__Exercise details__:
Look through the entries below and extract exactly the lines from the one containing "#c6a8af; stroke-width: 4.5" through the one containing "M807,768V851L784,832L760,794Z", ends included.

__Supplied data__:
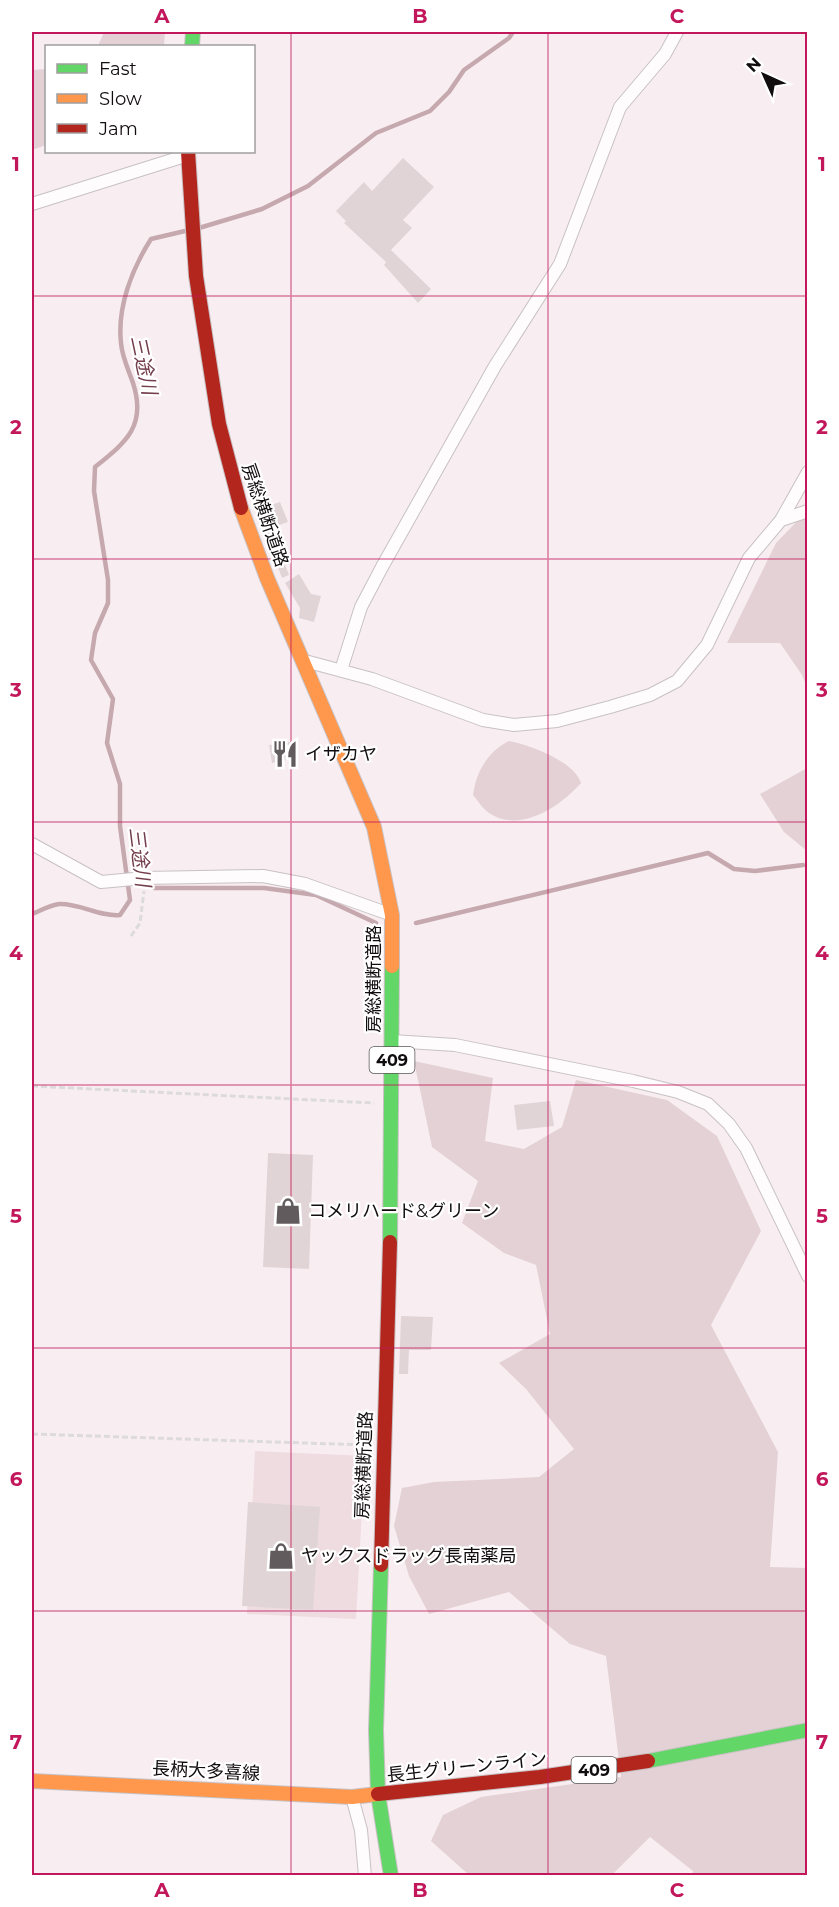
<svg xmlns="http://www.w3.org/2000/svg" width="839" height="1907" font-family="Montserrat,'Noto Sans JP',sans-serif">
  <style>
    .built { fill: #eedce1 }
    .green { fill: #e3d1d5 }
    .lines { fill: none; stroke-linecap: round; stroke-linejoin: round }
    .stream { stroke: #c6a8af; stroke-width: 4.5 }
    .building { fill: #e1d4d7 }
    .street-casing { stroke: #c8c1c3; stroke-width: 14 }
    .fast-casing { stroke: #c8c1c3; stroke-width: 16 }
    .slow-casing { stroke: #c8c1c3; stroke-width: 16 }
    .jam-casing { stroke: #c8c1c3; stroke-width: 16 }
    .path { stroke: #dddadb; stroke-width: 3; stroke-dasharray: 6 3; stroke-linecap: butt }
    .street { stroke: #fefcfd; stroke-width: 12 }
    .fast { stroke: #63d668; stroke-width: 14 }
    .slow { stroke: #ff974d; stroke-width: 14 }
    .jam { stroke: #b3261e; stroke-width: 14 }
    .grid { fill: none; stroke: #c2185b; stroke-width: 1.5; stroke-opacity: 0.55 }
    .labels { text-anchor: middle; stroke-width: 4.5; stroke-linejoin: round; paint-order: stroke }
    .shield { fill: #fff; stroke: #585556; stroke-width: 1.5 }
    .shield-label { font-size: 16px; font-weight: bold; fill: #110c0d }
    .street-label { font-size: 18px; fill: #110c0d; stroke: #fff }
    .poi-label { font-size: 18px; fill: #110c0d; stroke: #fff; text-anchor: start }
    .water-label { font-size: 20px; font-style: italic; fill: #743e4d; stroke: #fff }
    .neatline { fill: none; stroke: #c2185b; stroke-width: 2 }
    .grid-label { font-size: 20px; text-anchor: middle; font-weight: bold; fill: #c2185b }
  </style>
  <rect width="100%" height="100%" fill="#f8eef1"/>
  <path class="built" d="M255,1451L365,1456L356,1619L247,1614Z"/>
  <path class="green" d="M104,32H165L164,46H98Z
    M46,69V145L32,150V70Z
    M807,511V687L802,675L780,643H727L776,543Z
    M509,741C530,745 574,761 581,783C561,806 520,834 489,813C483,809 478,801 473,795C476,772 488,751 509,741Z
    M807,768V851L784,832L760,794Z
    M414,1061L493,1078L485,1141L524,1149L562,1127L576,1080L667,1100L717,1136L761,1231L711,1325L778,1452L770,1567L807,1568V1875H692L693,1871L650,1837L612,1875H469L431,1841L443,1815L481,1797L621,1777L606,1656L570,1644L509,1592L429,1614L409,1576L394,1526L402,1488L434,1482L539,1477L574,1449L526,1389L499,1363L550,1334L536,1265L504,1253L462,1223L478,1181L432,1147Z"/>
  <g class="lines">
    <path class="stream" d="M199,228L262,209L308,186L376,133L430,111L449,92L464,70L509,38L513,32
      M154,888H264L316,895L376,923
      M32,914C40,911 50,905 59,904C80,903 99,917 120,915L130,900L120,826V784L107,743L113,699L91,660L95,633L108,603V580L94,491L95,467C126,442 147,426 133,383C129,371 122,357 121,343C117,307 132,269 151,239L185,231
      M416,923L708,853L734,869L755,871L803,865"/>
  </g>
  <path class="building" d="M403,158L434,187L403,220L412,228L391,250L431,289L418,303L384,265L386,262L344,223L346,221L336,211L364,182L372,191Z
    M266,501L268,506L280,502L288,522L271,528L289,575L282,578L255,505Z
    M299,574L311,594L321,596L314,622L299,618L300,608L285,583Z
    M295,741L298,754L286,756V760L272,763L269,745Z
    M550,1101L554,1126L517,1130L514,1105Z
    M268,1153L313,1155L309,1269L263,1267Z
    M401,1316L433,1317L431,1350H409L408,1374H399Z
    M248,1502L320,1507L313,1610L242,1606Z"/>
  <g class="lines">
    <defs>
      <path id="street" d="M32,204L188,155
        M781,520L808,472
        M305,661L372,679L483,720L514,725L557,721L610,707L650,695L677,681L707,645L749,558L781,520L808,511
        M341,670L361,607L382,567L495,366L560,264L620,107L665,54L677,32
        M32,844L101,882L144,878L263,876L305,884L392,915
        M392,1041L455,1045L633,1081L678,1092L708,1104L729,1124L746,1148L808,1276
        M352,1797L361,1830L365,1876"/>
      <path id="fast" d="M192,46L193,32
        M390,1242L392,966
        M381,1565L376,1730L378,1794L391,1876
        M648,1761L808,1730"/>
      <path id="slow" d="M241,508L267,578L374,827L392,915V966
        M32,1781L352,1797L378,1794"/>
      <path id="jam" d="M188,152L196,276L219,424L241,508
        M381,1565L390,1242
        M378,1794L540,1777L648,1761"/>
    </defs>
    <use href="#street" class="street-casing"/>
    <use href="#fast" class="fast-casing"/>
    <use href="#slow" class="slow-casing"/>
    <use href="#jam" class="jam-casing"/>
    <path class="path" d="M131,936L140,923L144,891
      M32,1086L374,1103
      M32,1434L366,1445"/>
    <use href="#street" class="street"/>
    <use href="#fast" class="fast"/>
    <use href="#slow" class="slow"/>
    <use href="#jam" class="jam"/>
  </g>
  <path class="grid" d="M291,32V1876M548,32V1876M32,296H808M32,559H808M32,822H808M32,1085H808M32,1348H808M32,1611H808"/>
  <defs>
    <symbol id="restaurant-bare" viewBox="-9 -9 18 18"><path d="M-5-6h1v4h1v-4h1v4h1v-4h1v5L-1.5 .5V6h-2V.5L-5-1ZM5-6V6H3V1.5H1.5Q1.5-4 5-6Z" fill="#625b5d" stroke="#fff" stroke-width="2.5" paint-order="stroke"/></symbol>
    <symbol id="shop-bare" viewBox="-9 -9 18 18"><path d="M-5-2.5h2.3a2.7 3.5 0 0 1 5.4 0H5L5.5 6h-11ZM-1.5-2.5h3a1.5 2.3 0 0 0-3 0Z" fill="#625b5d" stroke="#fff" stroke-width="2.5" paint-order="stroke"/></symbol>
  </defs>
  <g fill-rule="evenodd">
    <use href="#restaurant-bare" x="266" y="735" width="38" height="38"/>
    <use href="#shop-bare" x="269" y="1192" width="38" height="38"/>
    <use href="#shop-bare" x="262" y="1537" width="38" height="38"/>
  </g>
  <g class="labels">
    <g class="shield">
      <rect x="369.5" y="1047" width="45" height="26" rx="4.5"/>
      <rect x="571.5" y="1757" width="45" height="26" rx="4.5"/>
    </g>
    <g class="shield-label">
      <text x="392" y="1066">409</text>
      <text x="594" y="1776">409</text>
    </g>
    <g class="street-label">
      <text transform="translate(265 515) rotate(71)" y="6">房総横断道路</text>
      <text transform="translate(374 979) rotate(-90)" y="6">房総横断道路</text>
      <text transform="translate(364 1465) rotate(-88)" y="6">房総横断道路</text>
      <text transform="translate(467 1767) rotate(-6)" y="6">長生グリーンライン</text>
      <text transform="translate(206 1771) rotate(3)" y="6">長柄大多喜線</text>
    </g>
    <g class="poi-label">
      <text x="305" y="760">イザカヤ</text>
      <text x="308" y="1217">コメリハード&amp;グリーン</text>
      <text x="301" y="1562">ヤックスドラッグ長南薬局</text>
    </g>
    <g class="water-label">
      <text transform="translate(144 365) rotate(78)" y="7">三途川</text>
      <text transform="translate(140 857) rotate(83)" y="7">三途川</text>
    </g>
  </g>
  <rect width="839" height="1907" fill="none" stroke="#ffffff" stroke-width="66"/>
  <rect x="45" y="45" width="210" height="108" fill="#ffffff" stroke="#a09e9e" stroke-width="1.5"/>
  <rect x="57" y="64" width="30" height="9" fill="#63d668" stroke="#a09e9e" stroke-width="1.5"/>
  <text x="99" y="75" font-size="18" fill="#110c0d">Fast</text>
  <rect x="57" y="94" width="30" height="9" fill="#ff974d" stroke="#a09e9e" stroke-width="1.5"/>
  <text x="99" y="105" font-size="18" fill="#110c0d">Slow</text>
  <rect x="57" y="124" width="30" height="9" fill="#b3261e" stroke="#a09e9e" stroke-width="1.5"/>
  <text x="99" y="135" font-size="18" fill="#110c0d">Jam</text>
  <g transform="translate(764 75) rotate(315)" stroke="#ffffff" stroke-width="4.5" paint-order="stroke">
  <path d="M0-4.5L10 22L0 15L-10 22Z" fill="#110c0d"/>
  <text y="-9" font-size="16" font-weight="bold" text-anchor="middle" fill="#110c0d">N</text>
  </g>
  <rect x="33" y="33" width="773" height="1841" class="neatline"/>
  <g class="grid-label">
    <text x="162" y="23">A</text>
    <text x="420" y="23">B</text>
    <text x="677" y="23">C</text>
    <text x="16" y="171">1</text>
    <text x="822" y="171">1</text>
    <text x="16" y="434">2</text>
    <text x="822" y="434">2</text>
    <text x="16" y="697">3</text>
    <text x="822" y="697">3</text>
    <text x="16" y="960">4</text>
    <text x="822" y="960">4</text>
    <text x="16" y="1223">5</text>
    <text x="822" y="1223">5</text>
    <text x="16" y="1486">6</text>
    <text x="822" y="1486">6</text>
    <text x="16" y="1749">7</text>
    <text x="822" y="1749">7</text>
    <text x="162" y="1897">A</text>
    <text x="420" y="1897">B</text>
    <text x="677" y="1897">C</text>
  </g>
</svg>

* * *

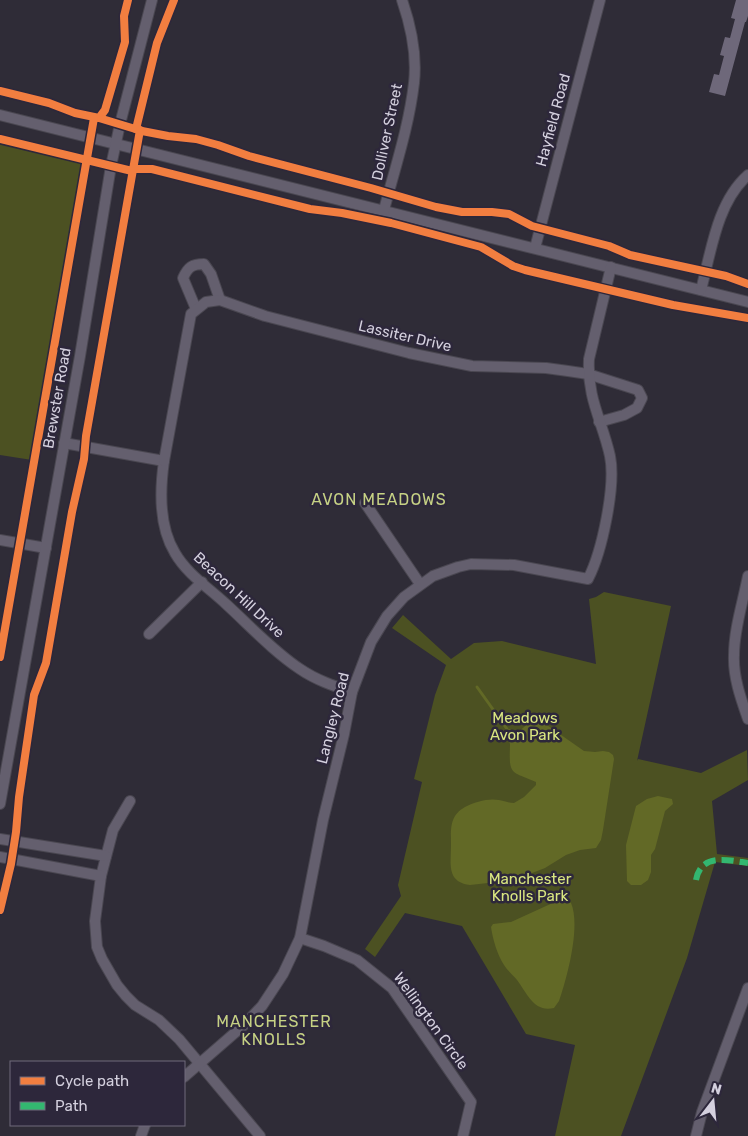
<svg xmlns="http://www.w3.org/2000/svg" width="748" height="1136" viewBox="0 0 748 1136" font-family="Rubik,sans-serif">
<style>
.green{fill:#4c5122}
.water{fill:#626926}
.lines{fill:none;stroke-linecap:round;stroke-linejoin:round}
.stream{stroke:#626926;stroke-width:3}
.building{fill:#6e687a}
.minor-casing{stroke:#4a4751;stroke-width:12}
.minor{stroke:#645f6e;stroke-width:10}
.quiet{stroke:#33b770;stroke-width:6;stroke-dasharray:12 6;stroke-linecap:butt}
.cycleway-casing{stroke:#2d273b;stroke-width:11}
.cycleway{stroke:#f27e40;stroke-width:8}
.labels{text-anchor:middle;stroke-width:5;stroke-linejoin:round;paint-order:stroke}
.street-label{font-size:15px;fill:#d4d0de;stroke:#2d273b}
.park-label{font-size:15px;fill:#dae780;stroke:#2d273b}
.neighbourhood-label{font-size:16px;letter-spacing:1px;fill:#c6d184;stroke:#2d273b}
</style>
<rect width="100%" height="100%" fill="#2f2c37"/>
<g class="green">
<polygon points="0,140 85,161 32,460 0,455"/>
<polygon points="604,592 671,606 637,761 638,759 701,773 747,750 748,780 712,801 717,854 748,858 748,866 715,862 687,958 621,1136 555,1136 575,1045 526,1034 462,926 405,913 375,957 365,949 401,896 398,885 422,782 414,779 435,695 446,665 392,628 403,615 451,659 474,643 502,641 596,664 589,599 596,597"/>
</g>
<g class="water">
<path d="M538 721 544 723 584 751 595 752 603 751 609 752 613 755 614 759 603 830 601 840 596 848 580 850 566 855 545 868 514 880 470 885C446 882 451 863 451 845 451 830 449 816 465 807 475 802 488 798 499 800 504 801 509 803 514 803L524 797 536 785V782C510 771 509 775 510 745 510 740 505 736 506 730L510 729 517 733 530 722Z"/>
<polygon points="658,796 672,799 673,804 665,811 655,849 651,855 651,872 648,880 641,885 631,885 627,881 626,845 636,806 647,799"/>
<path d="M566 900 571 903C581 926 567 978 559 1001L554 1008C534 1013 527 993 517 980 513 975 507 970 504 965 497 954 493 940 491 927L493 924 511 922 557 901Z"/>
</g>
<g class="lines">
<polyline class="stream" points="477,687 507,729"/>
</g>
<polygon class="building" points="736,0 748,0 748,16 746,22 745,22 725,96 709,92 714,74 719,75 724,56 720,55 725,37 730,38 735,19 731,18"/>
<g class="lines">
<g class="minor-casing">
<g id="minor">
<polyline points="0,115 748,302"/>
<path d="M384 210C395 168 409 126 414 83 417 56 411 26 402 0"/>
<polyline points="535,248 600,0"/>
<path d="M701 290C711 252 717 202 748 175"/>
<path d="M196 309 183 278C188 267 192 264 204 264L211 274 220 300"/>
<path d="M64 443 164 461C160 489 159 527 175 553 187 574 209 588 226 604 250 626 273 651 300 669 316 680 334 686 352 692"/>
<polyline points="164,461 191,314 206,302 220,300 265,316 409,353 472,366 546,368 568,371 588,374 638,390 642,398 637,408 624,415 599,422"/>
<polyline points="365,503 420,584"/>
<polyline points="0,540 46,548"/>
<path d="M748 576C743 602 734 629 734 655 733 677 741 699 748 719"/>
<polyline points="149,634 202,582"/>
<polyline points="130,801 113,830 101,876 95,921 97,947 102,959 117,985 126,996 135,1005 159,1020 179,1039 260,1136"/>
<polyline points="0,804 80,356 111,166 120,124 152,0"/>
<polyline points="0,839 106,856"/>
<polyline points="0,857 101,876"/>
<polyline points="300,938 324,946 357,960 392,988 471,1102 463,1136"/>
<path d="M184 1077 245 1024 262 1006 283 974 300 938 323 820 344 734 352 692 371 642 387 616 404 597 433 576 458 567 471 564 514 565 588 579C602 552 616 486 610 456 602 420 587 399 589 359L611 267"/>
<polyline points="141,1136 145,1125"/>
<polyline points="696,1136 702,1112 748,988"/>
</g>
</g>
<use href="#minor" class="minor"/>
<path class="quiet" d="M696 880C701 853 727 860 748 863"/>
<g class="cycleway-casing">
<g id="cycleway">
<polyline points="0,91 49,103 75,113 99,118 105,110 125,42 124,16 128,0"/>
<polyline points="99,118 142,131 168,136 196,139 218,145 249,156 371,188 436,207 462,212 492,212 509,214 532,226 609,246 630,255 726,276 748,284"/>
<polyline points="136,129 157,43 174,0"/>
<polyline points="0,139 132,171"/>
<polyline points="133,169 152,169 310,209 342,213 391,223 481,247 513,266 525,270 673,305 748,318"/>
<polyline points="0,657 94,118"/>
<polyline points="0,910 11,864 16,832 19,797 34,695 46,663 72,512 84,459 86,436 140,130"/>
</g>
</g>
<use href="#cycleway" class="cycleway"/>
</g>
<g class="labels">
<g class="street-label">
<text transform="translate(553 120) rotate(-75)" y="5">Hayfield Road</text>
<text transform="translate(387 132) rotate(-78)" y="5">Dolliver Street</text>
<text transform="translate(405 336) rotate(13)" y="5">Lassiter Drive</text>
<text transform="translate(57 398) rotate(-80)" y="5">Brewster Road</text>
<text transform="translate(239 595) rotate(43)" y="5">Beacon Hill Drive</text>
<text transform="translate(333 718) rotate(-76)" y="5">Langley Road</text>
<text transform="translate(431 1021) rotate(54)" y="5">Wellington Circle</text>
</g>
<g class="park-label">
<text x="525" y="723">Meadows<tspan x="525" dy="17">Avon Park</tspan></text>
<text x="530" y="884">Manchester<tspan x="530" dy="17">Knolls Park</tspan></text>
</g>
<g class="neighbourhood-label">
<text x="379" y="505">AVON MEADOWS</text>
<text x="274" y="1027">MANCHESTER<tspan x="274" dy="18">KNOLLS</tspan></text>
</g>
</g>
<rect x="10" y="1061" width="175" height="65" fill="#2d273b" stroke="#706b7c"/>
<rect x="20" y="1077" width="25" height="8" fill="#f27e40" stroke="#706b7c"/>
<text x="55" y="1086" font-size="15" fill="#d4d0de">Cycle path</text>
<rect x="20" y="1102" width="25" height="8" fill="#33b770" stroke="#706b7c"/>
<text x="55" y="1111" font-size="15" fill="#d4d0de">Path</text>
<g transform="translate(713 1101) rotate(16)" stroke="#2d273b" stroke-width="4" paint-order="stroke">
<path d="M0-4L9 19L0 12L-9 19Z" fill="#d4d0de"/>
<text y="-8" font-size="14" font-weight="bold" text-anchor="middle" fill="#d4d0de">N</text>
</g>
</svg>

__Reply__:
    .stream { stroke: #c6a8af; stroke-width: 4.5 }
    .building { fill: #e1d4d7 }
    .street-casing { stroke: #c8c1c3; stroke-width: 14 }
    .fast-casing { stroke: #c8c1c3; stroke-width: 16 }
    .slow-casing { stroke: #c8c1c3; stroke-width: 16 }
    .jam-casing { stroke: #c8c1c3; stroke-width: 16 }
    .path { stroke: #dddadb; stroke-width: 3; stroke-dasharray: 6 3; stroke-linecap: butt }
    .street { stroke: #fefcfd; stroke-width: 12 }
    .fast { stroke: #63d668; stroke-width: 14 }
    .slow { stroke: #ff974d; stroke-width: 14 }
    .jam { stroke: #b3261e; stroke-width: 14 }
    .grid { fill: none; stroke: #c2185b; stroke-width: 1.5; stroke-opacity: 0.55 }
    .labels { text-anchor: middle; stroke-width: 4.5; stroke-linejoin: round; paint-order: stroke }
    .shield { fill: #fff; stroke: #585556; stroke-width: 1.5 }
    .shield-label { font-size: 16px; font-weight: bold; fill: #110c0d }
    .street-label { font-size: 18px; fill: #110c0d; stroke: #fff }
    .poi-label { font-size: 18px; fill: #110c0d; stroke: #fff; text-anchor: start }
    .water-label { font-size: 20px; font-style: italic; fill: #743e4d; stroke: #fff }
    .neatline { fill: none; stroke: #c2185b; stroke-width: 2 }
    .grid-label { font-size: 20px; text-anchor: middle; font-weight: bold; fill: #c2185b }
  </style>
  <rect width="100%" height="100%" fill="#f8eef1"/>
  <path class="built" d="M255,1451L365,1456L356,1619L247,1614Z"/>
  <path class="green" d="M104,32H165L164,46H98Z
    M46,69V145L32,150V70Z
    M807,511V687L802,675L780,643H727L776,543Z
    M509,741C530,745 574,761 581,783C561,806 520,834 489,813C483,809 478,801 473,795C476,772 488,751 509,741Z
    M807,768V851L784,832L760,794Z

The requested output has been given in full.